PROBLEM STATEMENT:
Would you please copy each line below that includes the string "generated"?

DATA FOR THIS EXERCISE:
______________________________
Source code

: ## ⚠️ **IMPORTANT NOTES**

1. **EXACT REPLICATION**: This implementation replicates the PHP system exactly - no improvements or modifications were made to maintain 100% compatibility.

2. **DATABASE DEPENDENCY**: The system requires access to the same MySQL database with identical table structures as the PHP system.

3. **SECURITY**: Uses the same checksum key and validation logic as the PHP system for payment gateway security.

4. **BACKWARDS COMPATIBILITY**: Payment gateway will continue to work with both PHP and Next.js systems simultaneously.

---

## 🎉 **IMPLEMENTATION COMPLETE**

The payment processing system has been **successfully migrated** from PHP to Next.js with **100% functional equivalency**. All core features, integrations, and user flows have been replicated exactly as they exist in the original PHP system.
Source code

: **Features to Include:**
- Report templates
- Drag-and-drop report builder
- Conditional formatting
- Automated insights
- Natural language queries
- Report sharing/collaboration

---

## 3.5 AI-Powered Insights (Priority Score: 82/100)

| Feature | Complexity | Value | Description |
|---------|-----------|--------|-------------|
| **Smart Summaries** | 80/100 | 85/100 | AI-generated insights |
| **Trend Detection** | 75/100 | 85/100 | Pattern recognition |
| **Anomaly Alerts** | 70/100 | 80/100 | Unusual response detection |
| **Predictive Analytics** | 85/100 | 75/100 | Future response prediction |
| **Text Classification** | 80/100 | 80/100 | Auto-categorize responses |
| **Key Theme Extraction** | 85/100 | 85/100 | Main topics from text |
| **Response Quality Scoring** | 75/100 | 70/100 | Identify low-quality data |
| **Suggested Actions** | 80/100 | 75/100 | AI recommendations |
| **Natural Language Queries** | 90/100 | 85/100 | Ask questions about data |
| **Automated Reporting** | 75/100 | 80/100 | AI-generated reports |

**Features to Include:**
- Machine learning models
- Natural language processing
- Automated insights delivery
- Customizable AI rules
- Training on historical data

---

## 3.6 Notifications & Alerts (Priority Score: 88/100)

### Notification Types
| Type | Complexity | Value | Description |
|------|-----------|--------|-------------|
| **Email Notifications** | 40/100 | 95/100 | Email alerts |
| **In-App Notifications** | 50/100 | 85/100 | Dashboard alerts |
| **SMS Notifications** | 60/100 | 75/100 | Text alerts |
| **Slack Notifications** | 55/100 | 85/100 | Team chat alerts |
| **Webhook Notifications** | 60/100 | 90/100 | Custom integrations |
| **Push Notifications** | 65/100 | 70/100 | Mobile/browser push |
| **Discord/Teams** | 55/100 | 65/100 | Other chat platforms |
______________________________
REPLY TO THE TASK:
| **Smart Summaries** | 80/100 | 85/100 | AI-generated insights |
| **Automated Reporting** | 75/100 | 80/100 | AI-generated reports |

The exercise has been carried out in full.